In 2011, Nicolas Winding Refn and Ryan Gosling teamed up to create Drive, a stylish, 80s-esque neo-noir masterpiece that was my film of 2011 and one of my favourite movies of all time. Now, Gosling and Refn are back for another collaboration, this time with the revenge thriller Only God Forgives. As I said above, I was a big fan of Drive, so I was looking forward to this film immensely. In fact, I can’t think of another film I was looking forward to more this year, except maybe The World’s End. It is for this reason that it hurts so much for me to write this, but Only God Forgives is, well, not terribly good.
Julian (Ryan Gosling), a drug dealing kingpin who operates out of Bangkok,has just discovered his brother has been murdered. Flying in from the US, Julian’s mother, Crystal (Kristin Scott Thomas), has come to collect her son’s body. That is, however, until she asks Julian to find her son’s killer and bring him to justice. And so, Julian goes on a quest to find the killer…at least I think that’s what happens.

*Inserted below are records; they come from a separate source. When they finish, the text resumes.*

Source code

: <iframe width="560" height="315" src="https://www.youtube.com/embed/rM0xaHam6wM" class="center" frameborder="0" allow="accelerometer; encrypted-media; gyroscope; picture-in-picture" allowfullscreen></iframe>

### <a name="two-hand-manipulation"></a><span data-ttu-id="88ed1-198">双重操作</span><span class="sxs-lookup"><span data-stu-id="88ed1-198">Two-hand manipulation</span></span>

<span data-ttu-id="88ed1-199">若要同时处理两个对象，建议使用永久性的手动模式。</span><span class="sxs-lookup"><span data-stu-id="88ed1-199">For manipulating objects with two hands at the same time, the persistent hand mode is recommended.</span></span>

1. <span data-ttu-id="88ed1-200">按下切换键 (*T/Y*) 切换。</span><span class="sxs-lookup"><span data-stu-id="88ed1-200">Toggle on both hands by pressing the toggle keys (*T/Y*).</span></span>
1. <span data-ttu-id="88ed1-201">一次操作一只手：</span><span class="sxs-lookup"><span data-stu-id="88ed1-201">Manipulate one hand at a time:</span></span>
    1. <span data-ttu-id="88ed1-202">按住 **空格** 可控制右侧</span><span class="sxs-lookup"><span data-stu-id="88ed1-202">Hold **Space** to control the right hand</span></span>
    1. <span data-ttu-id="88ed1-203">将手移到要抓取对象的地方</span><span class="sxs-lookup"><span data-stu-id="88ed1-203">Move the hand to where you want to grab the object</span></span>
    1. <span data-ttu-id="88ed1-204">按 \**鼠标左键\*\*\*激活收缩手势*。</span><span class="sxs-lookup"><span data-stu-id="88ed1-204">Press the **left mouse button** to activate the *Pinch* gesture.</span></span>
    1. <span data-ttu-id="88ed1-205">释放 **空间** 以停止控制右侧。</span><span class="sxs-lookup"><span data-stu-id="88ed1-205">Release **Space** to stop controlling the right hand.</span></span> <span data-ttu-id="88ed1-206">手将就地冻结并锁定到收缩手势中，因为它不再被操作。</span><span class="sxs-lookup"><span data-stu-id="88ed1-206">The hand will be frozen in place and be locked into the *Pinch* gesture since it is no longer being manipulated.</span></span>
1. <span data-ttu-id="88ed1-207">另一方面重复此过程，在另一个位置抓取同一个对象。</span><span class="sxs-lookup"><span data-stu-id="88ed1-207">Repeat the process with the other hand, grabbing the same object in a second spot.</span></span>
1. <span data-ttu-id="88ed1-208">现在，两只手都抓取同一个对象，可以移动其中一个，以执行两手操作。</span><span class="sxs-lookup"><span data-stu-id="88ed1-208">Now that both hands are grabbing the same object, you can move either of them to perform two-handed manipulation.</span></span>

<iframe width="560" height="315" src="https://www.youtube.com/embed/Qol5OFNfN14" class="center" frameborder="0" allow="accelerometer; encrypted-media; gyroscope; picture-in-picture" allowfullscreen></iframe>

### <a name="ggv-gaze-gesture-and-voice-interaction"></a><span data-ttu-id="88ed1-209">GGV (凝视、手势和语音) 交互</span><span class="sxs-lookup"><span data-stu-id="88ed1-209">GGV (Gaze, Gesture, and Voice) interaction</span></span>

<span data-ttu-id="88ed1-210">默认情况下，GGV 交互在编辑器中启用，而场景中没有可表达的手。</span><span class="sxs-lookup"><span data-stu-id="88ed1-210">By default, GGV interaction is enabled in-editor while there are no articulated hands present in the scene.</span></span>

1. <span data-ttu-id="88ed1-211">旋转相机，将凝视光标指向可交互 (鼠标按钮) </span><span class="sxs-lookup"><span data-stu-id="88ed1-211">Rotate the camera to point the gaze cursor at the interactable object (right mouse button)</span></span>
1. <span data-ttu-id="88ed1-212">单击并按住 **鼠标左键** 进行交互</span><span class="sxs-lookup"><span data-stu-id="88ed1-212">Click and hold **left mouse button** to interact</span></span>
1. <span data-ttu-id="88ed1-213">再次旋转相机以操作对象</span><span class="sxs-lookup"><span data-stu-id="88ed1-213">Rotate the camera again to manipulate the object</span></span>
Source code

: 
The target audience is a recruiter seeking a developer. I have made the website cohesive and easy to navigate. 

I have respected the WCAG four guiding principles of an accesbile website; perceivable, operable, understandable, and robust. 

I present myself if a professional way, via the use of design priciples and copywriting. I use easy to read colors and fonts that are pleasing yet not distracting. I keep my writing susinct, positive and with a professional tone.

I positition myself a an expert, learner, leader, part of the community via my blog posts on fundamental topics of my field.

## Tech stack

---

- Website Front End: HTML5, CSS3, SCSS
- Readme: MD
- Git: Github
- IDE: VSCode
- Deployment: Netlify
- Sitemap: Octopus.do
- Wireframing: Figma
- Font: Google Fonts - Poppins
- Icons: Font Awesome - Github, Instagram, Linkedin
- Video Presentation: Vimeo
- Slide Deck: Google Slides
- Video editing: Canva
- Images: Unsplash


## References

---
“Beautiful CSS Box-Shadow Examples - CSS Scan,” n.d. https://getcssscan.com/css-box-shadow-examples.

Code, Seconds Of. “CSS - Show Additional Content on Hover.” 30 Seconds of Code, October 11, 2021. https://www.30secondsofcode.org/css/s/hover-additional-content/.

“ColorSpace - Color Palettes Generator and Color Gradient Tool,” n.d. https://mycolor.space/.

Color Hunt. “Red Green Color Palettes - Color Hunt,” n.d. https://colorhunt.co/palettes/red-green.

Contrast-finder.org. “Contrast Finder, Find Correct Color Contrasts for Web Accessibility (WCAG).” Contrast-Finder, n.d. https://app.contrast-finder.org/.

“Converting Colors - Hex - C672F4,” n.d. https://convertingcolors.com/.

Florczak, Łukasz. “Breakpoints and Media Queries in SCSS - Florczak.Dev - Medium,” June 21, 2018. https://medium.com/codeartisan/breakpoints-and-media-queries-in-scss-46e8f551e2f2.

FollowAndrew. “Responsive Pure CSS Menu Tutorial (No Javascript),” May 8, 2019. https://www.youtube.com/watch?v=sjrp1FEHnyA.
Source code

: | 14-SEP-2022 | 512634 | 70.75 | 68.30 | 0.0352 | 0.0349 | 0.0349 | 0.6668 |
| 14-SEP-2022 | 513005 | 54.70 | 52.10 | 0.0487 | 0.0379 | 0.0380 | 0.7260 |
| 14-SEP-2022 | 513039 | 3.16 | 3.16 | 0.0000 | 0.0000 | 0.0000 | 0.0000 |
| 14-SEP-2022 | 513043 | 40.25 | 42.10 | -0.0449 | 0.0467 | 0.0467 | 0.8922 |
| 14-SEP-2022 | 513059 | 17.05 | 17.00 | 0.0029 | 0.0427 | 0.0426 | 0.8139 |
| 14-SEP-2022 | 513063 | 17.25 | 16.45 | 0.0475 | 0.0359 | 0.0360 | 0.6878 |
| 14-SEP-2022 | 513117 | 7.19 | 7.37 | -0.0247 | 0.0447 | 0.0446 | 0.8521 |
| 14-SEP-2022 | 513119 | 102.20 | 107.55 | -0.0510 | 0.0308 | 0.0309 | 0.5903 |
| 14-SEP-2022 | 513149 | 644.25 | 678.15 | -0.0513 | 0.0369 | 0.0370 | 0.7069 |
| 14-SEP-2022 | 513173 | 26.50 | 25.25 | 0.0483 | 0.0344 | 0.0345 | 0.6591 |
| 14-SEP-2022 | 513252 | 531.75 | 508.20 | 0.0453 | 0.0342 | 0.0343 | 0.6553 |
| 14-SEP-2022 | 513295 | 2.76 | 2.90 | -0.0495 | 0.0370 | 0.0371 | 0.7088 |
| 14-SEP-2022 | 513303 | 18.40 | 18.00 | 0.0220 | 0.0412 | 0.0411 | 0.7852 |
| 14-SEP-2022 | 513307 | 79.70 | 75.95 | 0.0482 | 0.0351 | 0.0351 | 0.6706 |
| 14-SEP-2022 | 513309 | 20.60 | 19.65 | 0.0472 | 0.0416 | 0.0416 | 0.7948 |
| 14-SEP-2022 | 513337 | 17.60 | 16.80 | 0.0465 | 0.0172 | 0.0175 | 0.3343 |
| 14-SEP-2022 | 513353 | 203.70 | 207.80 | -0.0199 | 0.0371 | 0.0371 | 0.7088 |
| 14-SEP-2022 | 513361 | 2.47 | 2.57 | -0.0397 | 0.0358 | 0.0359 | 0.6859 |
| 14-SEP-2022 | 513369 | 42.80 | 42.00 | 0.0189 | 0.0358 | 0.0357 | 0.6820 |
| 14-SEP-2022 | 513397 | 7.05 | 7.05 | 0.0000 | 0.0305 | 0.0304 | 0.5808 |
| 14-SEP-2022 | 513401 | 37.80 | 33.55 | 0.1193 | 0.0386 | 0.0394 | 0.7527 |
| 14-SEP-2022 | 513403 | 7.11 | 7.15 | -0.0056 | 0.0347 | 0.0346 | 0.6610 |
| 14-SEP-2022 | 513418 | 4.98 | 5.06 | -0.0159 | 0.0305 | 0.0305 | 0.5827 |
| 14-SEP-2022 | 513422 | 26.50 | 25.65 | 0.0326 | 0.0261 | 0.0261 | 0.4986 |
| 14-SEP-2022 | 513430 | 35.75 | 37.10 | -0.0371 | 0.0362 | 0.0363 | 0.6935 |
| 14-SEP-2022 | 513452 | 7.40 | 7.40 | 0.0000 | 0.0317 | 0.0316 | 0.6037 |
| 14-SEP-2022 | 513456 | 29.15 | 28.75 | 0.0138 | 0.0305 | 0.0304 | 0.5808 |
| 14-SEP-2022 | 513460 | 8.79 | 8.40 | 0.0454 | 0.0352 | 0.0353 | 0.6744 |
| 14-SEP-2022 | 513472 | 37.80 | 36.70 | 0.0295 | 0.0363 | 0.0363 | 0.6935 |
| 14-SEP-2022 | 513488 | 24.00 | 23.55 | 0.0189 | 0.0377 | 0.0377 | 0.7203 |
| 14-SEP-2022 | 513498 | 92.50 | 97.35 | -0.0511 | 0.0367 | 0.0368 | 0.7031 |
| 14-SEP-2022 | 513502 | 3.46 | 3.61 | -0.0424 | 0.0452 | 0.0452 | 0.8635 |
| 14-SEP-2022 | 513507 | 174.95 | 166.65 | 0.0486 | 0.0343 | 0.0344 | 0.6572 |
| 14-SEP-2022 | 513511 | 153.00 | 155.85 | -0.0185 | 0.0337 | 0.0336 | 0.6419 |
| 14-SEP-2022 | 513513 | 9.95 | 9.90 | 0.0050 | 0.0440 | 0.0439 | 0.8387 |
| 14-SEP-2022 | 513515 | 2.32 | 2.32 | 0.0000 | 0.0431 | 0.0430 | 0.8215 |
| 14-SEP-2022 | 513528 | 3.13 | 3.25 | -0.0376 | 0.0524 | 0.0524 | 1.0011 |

The problem with Only God Forgives lies in it’s behind and in front of the camera talent. Now, again, I love Drive, so I know full well that both Refn and Gosling are extremely talented, but they both have their good and bad qualities. Refn has a knack for creating beautiful images, and using silence to immense effect. He can tell stories through visuals rather than words, which is an ability I always respect. On the other hand, he can slip into unbearable pretentiousness at times, and seems to forget that you still need a compelling narrative and interesting characters as well as pretty visuals. Gosling can create characters who are psychologically damaged, and can get across big emotions with minimal dialogue. However, he can, if not used correctly, be incredibly bland and dull, and deciding that the best way to get across a damaged person is to emote less than the shelf ornaments. Only God Forgives seems to be a hideous hybrid being of all the bad aspects of both Refn and Gosling mashed up into one, and the results are nothing short of disastrous.
The story, what little there is, is one of the first issues you notice; it couldn’t engage the audience if it got down on one knee and forced a ring on all the cinema-goers collective finger. The narrative feels confused and jumbled, never finding a place to settle down and just talk, or show some character development. The characters themselves are practically non-existent, save for one: Kristin Scott Thomas’ character, Crystal. She seems to be the only characterized person in this entire film, helped in no small part by Thomas’ wonderful acting. It’s quite a shame really. I like Ryan Gosling, but when he’s doing his stoic thing he does and then doesn’t have any material to back it up with, he starts to become annoying. This is especially evident when he’s put up against Kristin Scott Thomas, who steals every scene she’s in, and she really should have had a bigger part.
The visuals, something I praised Refn for earlier, are somewhat of a mixed bag here. While the style has been ramped up from Drive, the scale seems to have been lost. This is a film that feels like it should be massive, but ends up being really rather small. It just seems rather quaint, especially when the film tries to shock you with excessive and unflinching graphic violence. This probably would work to decent effect in a better film, but here it just seems out of place and over-the-top, and eventually just becomes laughable. Seriously, someone gets their eyes gouged out with chopsticks.
Only God Forgives may not be the worst film of this year (Movie 43 still owns that particular medal), but it probably is the most disappointing. The writing, acting, and direction all feel at odds with each other, like the story is trying to get out but the style of the visuals in hogging all the fun, meanwhile the acting is just left in the dust because it has nothing to work with. Boring, badly paced, and overall just pointless, Only God Forgives is, for lack of a better word, unforgivable.